### DOCUMENT SECTION

Saturday, 30 September 2017

Courage




What a horrible week. I just want it to end.

My good friend had phoned me on Monday saying she had chest pain and asked me what to do. I told her to go to emergency, if it's serious your wasting time going to the doctor first. I suspected from her description a heart problem but after being admitted and 3 days of tests she's diagnosed with Liver Cancer. I'm trying to be positive and strong for her but inside I'm in shock and trying to deal with it . I deal far better with being sick myself.

 Another friend left her husband on Tuesday. Very unexpected she just moved out while he was at work. She said people don't know what goes on behind closed doors and that's very true. I also understand the planning involved in doing a flit like that. The people slamming her for not telling him prior or trying counselling obviously have never experienced what it's like to live with an abusive partner. I admire her courage sometimes physical fear and been left destitute with your children leaves us paralyzed and unable to make a smart choice. Especially when we feel isolated because our family lives in another country. Sometimes we are lucky enough to have people sent by God to empower us and help us to regain our confidence, self esteem and regain control over our lives. 


                                                     

Very good question and one I wish I could answer.

### EXTRACTED ENTRIES
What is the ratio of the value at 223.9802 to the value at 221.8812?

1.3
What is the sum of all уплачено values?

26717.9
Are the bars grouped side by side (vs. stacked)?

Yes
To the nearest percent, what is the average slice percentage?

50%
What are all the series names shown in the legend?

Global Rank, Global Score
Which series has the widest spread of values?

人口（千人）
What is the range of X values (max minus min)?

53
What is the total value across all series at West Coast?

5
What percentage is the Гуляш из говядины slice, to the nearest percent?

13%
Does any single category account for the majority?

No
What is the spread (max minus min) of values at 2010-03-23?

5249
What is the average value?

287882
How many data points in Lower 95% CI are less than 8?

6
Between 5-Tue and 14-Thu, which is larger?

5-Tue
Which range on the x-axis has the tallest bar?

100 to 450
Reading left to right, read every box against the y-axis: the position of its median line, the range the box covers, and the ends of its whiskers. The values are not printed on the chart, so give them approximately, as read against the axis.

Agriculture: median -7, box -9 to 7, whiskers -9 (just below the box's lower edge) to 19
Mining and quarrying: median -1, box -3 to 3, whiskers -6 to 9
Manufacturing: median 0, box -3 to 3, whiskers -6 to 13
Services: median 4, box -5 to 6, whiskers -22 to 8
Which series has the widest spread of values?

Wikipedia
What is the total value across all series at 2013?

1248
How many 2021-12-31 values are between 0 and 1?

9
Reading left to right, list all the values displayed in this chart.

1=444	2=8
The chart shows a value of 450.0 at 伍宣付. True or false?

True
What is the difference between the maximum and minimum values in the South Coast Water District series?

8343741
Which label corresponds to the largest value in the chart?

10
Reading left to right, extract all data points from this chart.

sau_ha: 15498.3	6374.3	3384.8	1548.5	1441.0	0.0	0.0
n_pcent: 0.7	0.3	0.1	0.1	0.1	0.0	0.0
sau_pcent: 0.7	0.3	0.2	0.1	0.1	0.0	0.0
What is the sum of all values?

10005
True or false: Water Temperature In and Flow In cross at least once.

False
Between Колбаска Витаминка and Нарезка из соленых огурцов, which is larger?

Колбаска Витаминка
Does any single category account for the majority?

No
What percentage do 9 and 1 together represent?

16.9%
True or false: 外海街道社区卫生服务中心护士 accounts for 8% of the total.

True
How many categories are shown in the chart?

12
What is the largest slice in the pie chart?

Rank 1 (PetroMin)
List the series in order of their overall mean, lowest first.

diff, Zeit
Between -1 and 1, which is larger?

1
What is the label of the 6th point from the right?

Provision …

### REQUIRED ACTIONS
- 1) From the blog post, return the exact words starting at "My good friend" and ending at "being sick myself.".
- 2) In the blog post, after three days of tests, what was the friend with chest pain diagnosed with?

### TASK SOLUTIONS
- 1)
My good friend had phoned me on Monday saying she had chest pain and asked me what to do. I told her to go to emergency, if it's serious your wasting time going to the doctor first. I suspected from her description a heart problem but after being admitted and 3 days of tests she's diagnosed with Liver Cancer. I'm trying to be positive and strong for her but inside I'm in shock and trying to deal with it . I deal far better with being sick myself.

- 2) Liver cancer.